E proprio Guido Harari sarà ospite dopodomani, giovedì 7 novembre alle ore 21 in Biblioteca Civica (Casale Monferrato, via Corte d’Appello 12) per il secondo appuntamento autunnale di Books&Blues in biblioteca, «occasione “tradizionale” per parlare di libri e di musica, per suonare, riflettere, immaginare, insomma per stare insieme in modo intelligente», sottolineano gli organizzatori.
Il celebre fotografo musicale, dialogando - con parole e musica - con il direttore artistico di Books&Blues Paolo Bonfanti presenterà il suo libro (fotografico, naturalmente) dedicato a De André, Sguardi randagi. Fabrizio De André nelle fotografie di Guido Harari.
In questo volume l’archivio di Harari «si schiude per la prima volta integralmente, con oltre 300 fotografie che includono perciò non solo quelle più amate dai fan e che ci hanno aiutato a conoscere De André, sul palco ma anche nei retroscena dei suoi spettacoli e nella vita quotidiana, con alcune gemme inedite», spiegano gli organizzatori dell’evento.

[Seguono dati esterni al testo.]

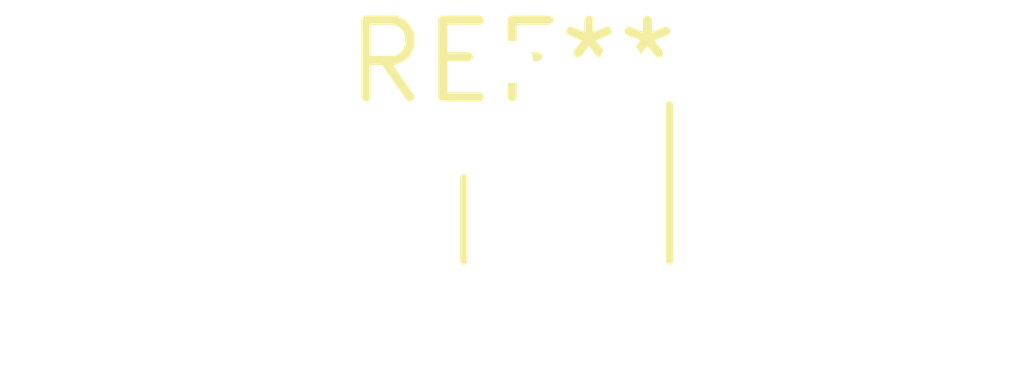
<source format=kicad_pcb>
(kicad_pcb (version 20240108) (generator pcbnew)

  (general
    (thickness 1.6)
  )

  (paper "A4")
  (layers
    (0 "F.Cu" signal)
    (31 "B.Cu" signal)
    (32 "B.Adhes" user "B.Adhesive")
    (33 "F.Adhes" user "F.Adhesive")
    (34 "B.Paste" user)
    (35 "F.Paste" user)
    (36 "B.SilkS" user "B.Silkscreen")
    (37 "F.SilkS" user "F.Silkscreen")
    (38 "B.Mask" user)
    (39 "F.Mask" user)
    (40 "Dwgs.User" user "User.Drawings")
    (41 "Cmts.User" user "User.Comments")
    (42 "Eco1.User" user "User.Eco1")
    (43 "Eco2.User" user "User.Eco2")
    (44 "Edge.Cuts" user)
    (45 "Margin" user)
    (46 "B.CrtYd" user "B.Courtyard")
    (47 "F.CrtYd" user "F.Courtyard")
    (48 "B.Fab" user)
    (49 "F.Fab" user)
    (50 "User.1" user)
    (51 "User.2" user)
    (52 "User.3" user)
    (53 "User.4" user)
    (54 "User.5" user)
    (55 "User.6" user)
    (56 "User.7" user)
    (57 "User.8" user)
    (58 "User.9" user)
  )

  (setup
    (pad_to_mask_clearance 0)
    (pcbplotparams
      (layerselection 0x00010fc_ffffffff)
      (plot_on_all_layers_selection 0x0000000_00000000)
      (disableapertmacros false)
      (usegerberextensions false)
      (usegerberattributes false)
      (usegerberadvancedattributes false)
      (creategerberjobfile false)
      (dashed_line_dash_ratio 12.000000)
      (dashed_line_gap_ratio 3.000000)
      (svgprecision 4)
      (plotframeref false)
      (viasonmask false)
      (mode 1)
      (useauxorigin false)
      (hpglpennumber 1)
      (hpglpenspeed 20)
      (hpglpendiameter 15.000000)
      (dxfpolygonmode false)
      (dxfimperialunits false)
      (dxfusepcbnewfont false)
      (psnegative false)
      (psa4output false)
      (plotreference false)
      (plotvalue false)
      (plotinvisibletext false)
      (sketchpadsonfab false)
      (subtractmaskfromsilk false)
      (outputformat 1)
      (mirror false)
      (drillshape 1)
      (scaleselection 1)
      (outputdirectory "")
    )
  )

  (net 0 "")

  (footprint "Kodenshi_SG105F" (layer "F.Cu") (at 0 0))

)

</source>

«Sono sguardi randagi, spesso rubati, malgrado l’ufficialità, vincendo la pigrizia o la ritrosia dell’artista».
Fotografie e ricordi
Le fotografie sono accompagnate dal racconto di ricordi, aneddoti e dalla “viva voce” di De André, attraverso le interviste realizzate dallo stesso Harari in occasione di due snodi cruciali del percorso dell’artista: la leggendaria tournée con la Premiata Forneria Marconi e l’album «Le nuvole» (quello di Don Raffaè).

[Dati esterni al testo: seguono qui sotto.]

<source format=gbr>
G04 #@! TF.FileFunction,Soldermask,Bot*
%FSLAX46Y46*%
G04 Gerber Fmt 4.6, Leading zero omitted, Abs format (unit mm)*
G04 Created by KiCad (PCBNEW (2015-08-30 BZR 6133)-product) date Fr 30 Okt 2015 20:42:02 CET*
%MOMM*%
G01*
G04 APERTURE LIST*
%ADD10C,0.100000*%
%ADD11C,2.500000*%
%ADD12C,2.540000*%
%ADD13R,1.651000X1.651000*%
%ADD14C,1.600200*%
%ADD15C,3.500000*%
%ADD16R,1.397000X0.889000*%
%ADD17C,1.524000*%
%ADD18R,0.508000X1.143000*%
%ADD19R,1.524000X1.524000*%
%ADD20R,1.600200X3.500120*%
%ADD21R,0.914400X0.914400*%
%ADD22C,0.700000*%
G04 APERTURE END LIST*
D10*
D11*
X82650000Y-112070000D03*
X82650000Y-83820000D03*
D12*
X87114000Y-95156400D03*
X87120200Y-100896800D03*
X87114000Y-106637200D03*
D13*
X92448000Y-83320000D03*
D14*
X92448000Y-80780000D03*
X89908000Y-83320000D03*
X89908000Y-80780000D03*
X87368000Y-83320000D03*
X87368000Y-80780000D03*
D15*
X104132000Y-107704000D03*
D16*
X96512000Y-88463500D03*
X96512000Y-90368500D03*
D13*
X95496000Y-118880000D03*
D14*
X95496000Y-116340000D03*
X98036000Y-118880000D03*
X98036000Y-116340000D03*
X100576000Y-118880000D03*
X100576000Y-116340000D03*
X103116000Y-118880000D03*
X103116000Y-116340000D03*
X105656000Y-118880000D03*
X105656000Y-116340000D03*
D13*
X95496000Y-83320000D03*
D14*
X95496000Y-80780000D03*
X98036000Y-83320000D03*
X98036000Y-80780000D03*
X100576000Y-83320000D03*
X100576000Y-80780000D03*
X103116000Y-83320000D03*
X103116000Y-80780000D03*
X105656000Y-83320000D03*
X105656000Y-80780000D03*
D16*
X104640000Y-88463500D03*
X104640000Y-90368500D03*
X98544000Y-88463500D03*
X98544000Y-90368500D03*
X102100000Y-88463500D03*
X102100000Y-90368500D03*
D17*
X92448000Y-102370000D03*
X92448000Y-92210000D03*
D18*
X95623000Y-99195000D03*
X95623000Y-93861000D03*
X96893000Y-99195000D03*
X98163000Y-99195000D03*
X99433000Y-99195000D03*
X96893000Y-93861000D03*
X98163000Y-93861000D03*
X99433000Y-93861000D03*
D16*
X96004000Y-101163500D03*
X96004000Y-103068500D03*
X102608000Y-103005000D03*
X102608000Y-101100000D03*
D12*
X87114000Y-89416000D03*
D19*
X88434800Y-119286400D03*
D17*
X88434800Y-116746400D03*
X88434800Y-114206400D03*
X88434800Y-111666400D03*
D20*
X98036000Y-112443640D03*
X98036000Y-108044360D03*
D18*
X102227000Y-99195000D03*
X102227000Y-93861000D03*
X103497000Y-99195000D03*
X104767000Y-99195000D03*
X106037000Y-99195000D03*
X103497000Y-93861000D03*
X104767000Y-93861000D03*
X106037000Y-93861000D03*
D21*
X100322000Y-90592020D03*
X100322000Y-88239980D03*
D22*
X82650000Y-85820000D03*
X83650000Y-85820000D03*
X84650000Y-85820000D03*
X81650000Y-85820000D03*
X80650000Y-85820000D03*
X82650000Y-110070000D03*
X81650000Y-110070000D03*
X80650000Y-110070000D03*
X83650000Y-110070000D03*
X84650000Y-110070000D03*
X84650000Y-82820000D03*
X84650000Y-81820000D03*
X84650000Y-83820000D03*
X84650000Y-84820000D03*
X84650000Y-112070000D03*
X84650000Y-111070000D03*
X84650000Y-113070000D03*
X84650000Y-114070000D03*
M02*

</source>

De André racconta la sua dipendenza dall’alcol, la competizione giovanile col padre e col fratello Mauro, il rapporto con la moglie Dori Ghezzi e con i figli Cristiano e Luvi, l’incontro con Fernanda Pivano e Edgar Lee Masters, l’infanzia ricomprata grazie alla nuova attività di agricoltore in Sardegna, la rivoluzione linguistica e musicale di Creuza de ma, il ritorno al “canto civile” degli ultimi dischi.
Fotografo e giornalista
Guido Harari (Il Cairo, 1952) è fotografo e giornalista musicale. Ha firmato copertine di dischi per artisti internazionali e italiani.
Dopo la scomparsa di De André, gli ha dedicato tre biografie per immagini – E poi, il futuro (Mondadori, 2001), Una goccia di splendore (Rizzoli, 2007) e Fabrizio De André & PFM. Evaporati in una nuvola rock (con Franz Di Cioccio, Chiarelettere, 2008). Ha curato, insieme a Studio Azzurro, la grande mostra multimediale dedicata all’artista da Palazzo Ducale, a Genova, nel 2008-2009.